On twenty short tracks, Dickens plays duets with Ben Cohen on tenor saxophone, Jon Crowley on trumpet, Kirk Knuffke on coronet, Jeff Lederer also on tenor saxophone, Jeremy Udden on alto and C melody saxophone, and Matt Wilson on drums, wooden flute, and "Makers Mark Bottle".
The music is - not surprisingly - influenced by Don Cherry and Ornette Coleman, free quite often, yet also sometimes with rhythmic base and a theme. Some pieces like "Original Self" are more traditional, with once in a while a reference to Ayler, as in "Duck Dance", but the fun stuff clearly dominates. As a kind of self-imposed limitation, some tracks are stop-watched at 1:14 minutes.

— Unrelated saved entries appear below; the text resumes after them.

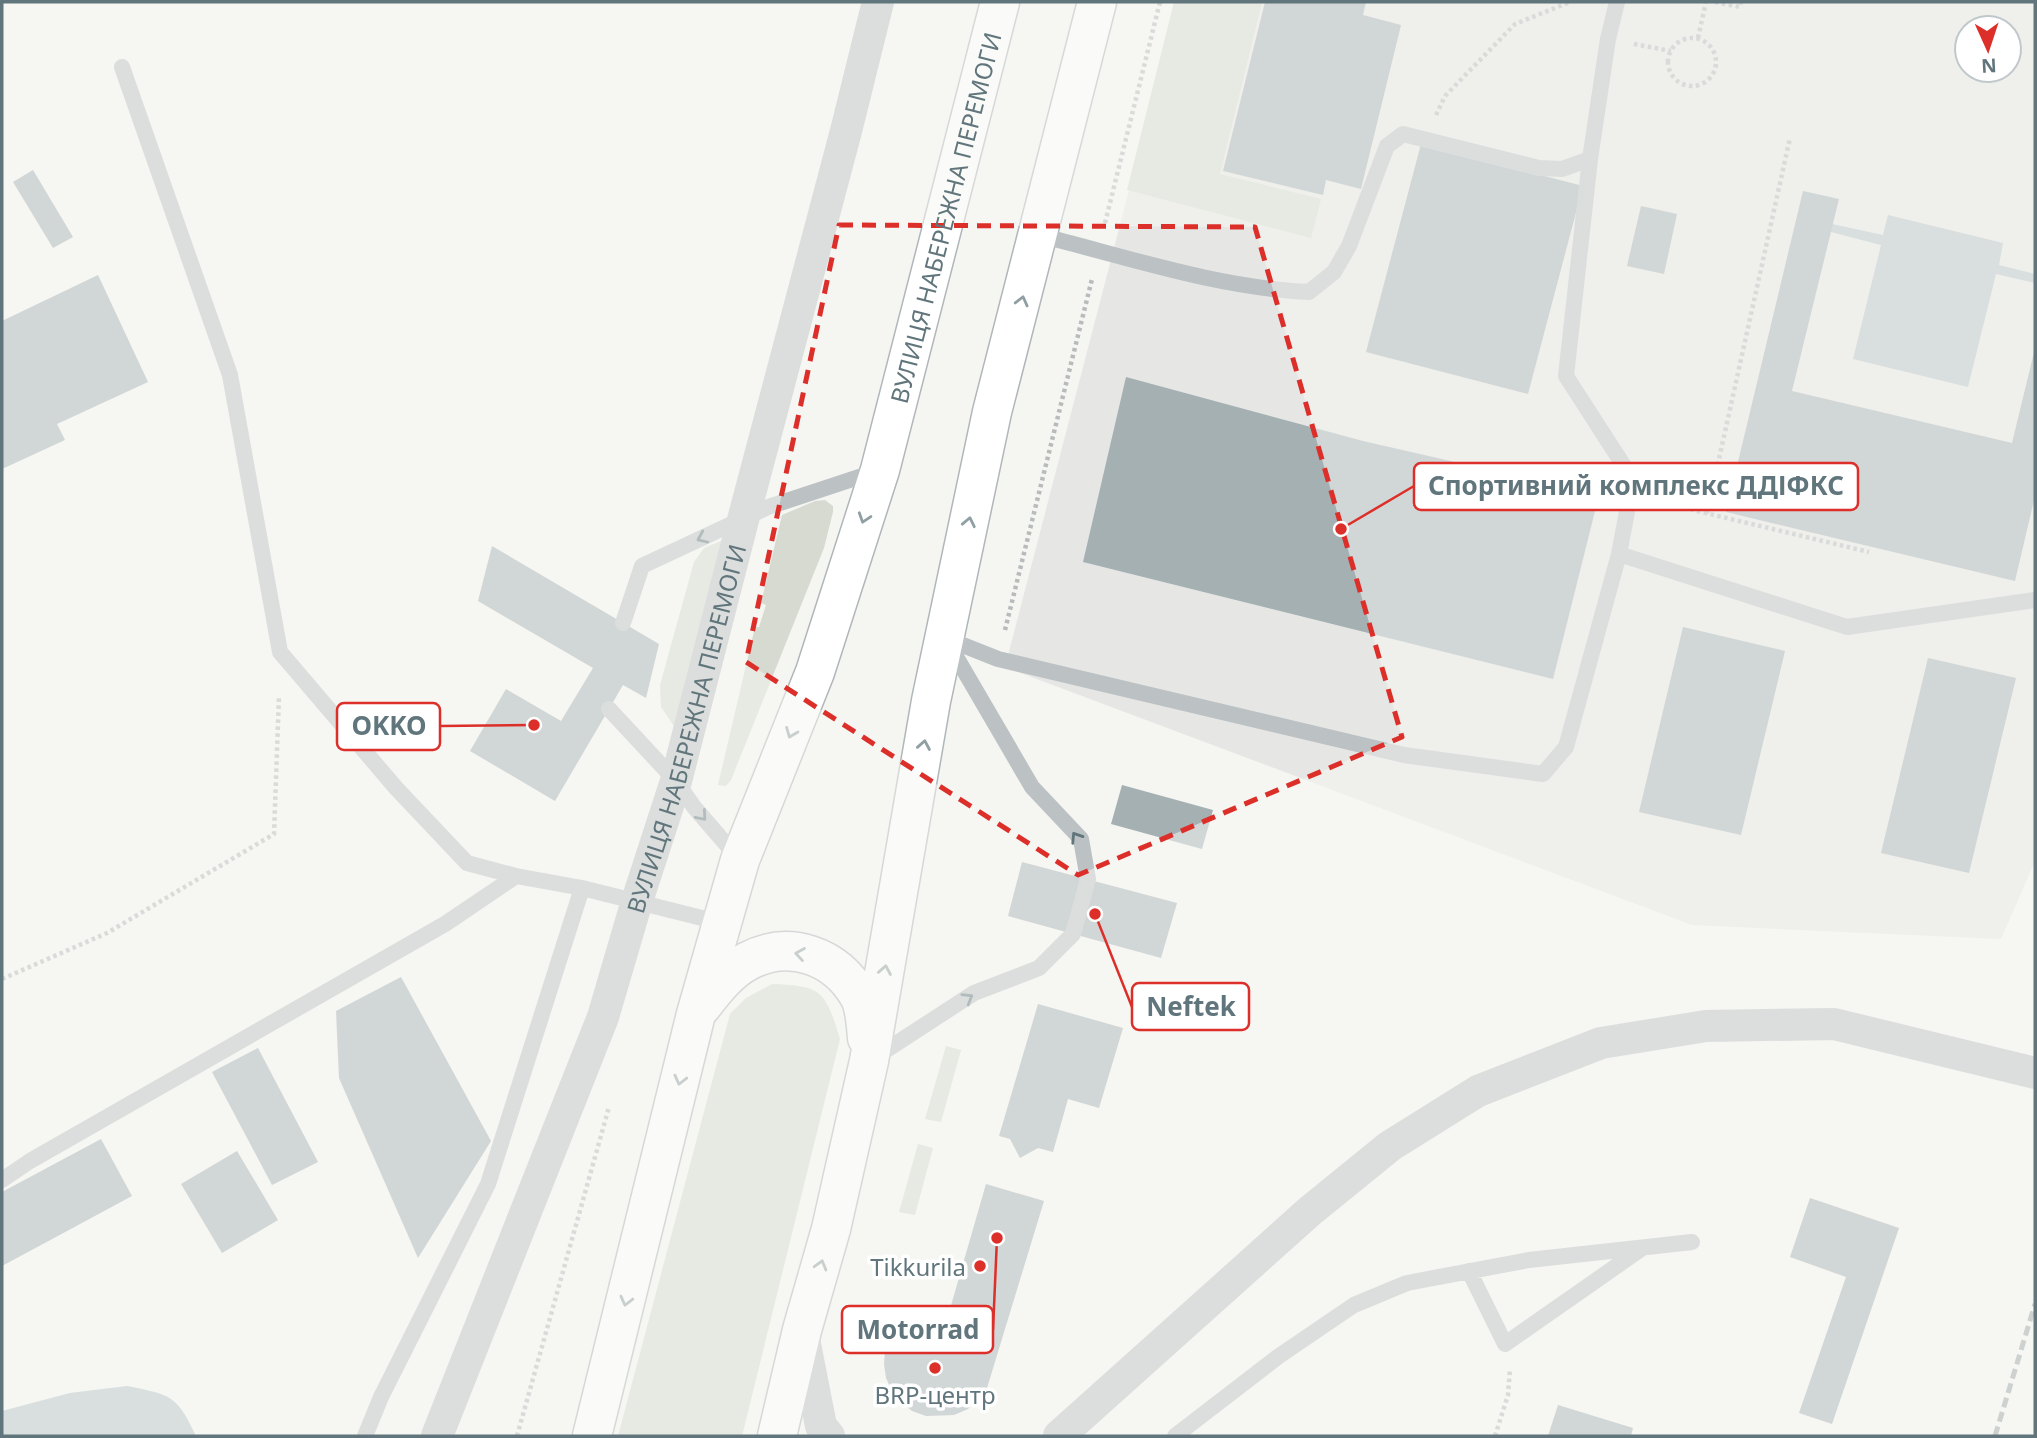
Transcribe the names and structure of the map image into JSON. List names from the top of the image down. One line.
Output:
{"streets":{"main road":["ВУЛИЦЯ НАБЕРЕЖНА ПЕРЕМОГИ"]},"places":["Спортивний комплекс ДДІФКС","OKKO","Neftek","Motorrad","Tikkurila","BRP-центр"],"north":"bottom"}
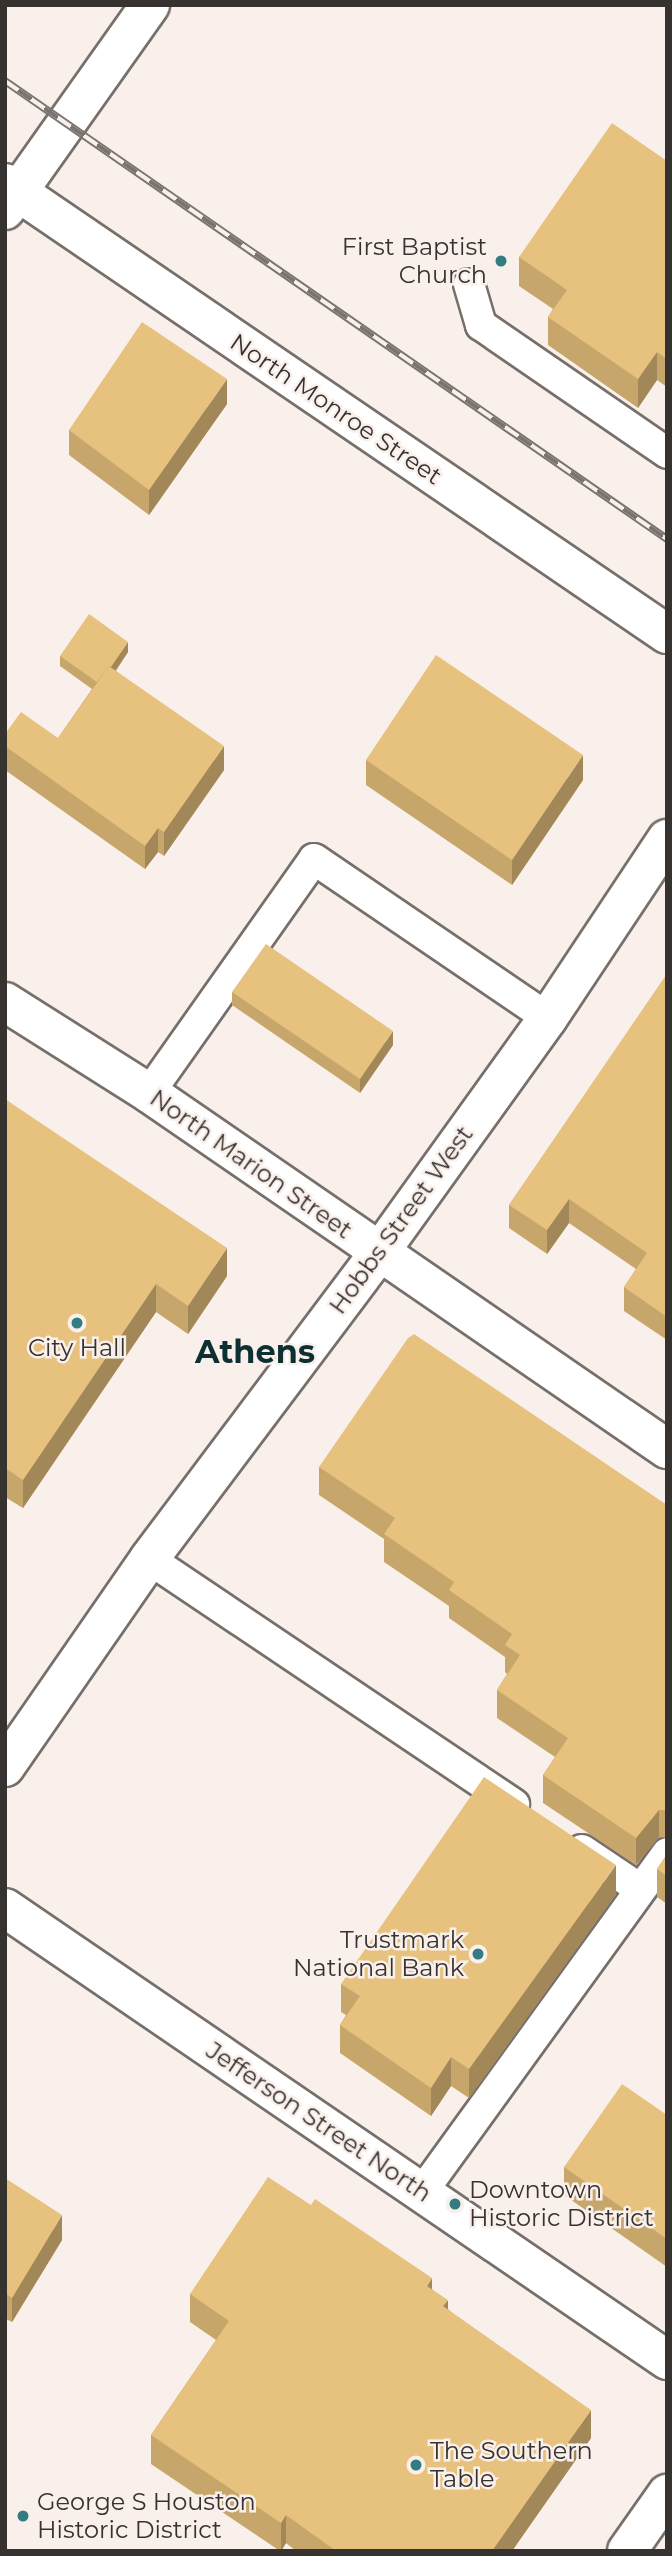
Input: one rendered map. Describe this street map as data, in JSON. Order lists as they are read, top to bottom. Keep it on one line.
{"streets":{"main road":["North Monroe Street","North Marion Street","Hobbs Street West","Jefferson Street North"]},"crossings":[["North Marion Street","Hobbs Street West"]],"districts":["Athens"],"places":["First Baptist Church","City Hall","Trustmark National Bank","Downtown Historic District","The Southern Table","George S Houston Historic District"]}
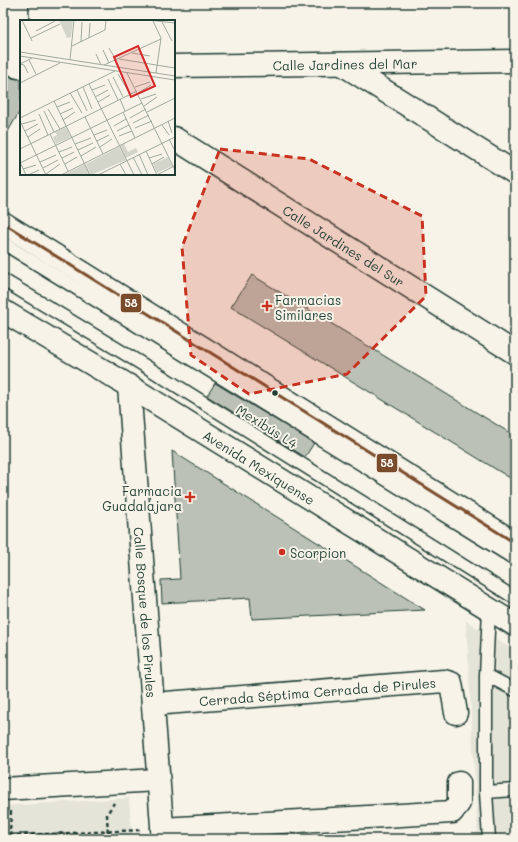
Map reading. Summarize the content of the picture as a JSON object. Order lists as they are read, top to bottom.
{
  "streets": {
    "street": [
      "Calle Jardines del Mar",
      "Calle Jardines del Sur",
      "Avenida Mexiquense",
      "Calle Bosque de los Pirules",
      "Cerrada Séptima Cerrada de Pirules"
    ],
    "lane": ["Mexibús L4"]
  },
  "crossings": [
    ["Avenida Mexiquense", "Calle Bosque de los Pirules"],
    ["Calle Bosque de los Pirules", "Cerrada Séptima Cerrada de Pirules"]
  ],
  "places": {
    "health": ["Farmacias Similares", "Farmacia Guadalajara"],
    "other": ["Scorpion"]
  },
  "lines": ["transit line 58"]
}
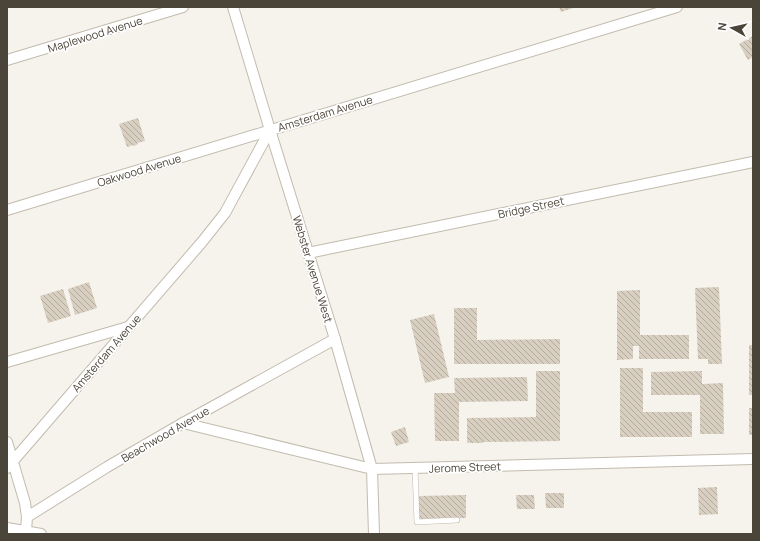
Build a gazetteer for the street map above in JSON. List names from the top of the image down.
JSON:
{
  "streets": {
    "street": [
      "Maplewood Avenue",
      "Amsterdam Avenue",
      "Oakwood Avenue",
      "Bridge Street",
      "Webster Avenue West",
      "Beachwood Avenue",
      "Jerome Street"
    ]
  },
  "crossings": [
    ["Amsterdam Avenue", "Oakwood Avenue"],
    ["Amsterdam Avenue", "Webster Avenue West"],
    ["Oakwood Avenue", "Webster Avenue West"],
    ["Bridge Street", "Webster Avenue West"],
    ["Webster Avenue West", "Beachwood Avenue"],
    ["Webster Avenue West", "Jerome Street"],
    ["Beachwood Avenue", "Jerome Street"]
  ],
  "north": "left"
}
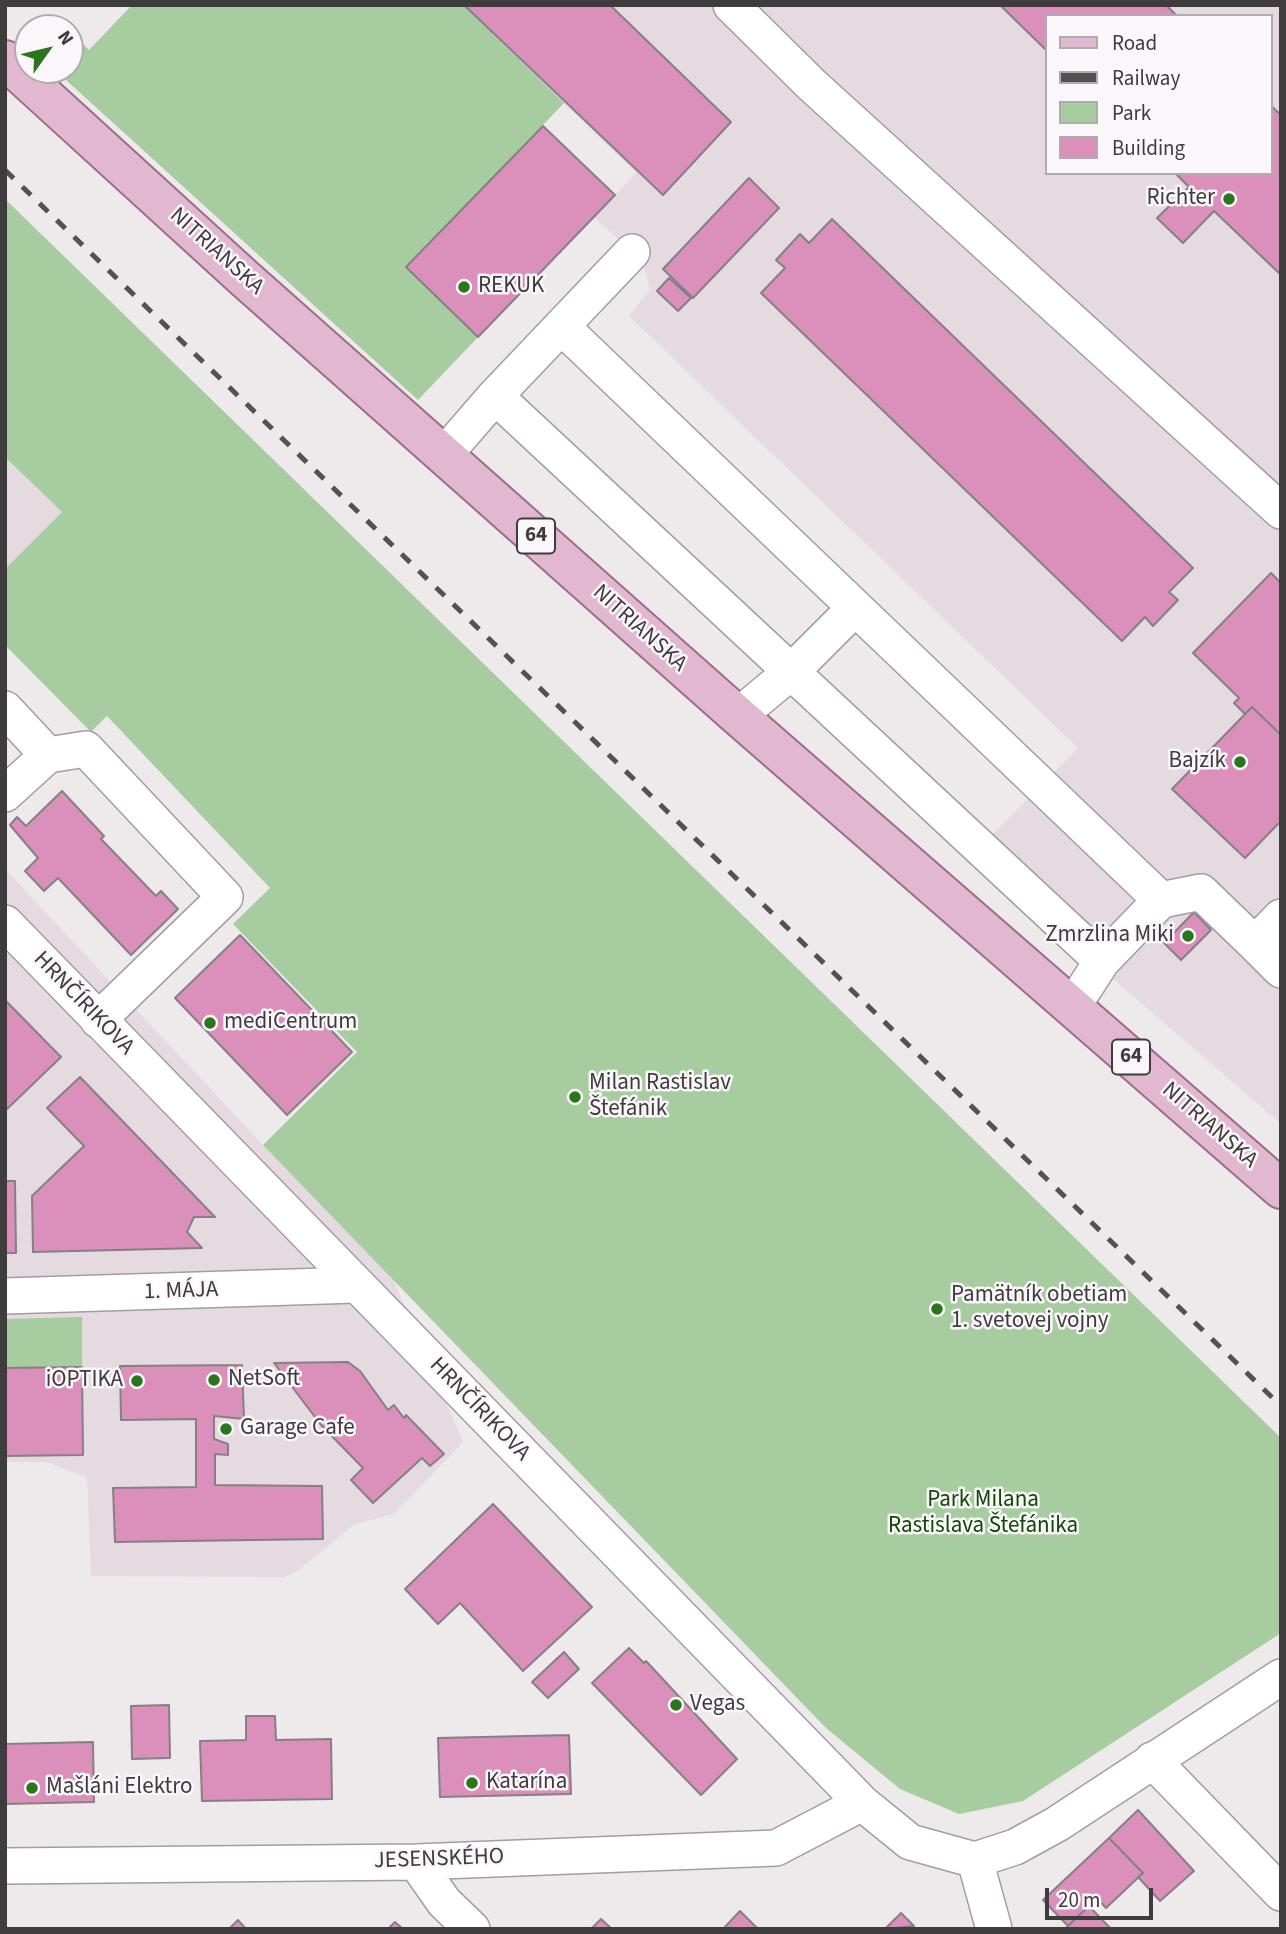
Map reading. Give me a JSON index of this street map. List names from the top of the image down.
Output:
{
  "streets": {
    "main road": ["NITRIANSKA", "64"],
    "street": ["HRNČÍRIKOVA", "1. MÁJA", "JESENSKÉHO"]
  },
  "crossings": [
    ["HRNČÍRIKOVA", "1. MÁJA"],
    ["HRNČÍRIKOVA", "JESENSKÉHO"]
  ],
  "parks": ["Park Milana Rastislava Štefánika"],
  "places": [
    "Richter",
    "REKUK",
    "Bajzík",
    "Zmrzlina Miki",
    "mediCentrum",
    "Milan Rastislav Štefánik",
    "Pamätník obetiam 1. svetovej vojny",
    "NetSoft",
    "iOPTIKA",
    "Garage Cafe",
    "Vegas",
    "Katarína",
    "Mašláni Elektro"
  ],
  "legend": [
    "Road",
    "Railway",
    "Park",
    "Building"
  ],
  "scale_bar": "20 m",
  "north": "top right"
}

This is an album without any other ambition than to bring fun stuff, enjoying the interplay of rhythm and lyricism in its simplest format. This is not great art, nor is it really innovative, and neither were the objective I think, but an incredibly fun album that's been in my car for the past week. When stuck in traffic jams, or when having trouble adjusting to the light of day, or worrying about the small and big things of life, agonising about everything I should have done but failed to do, just listening to this put me back in the right mood. Therapeutic music? Possibly among the best, without pretense.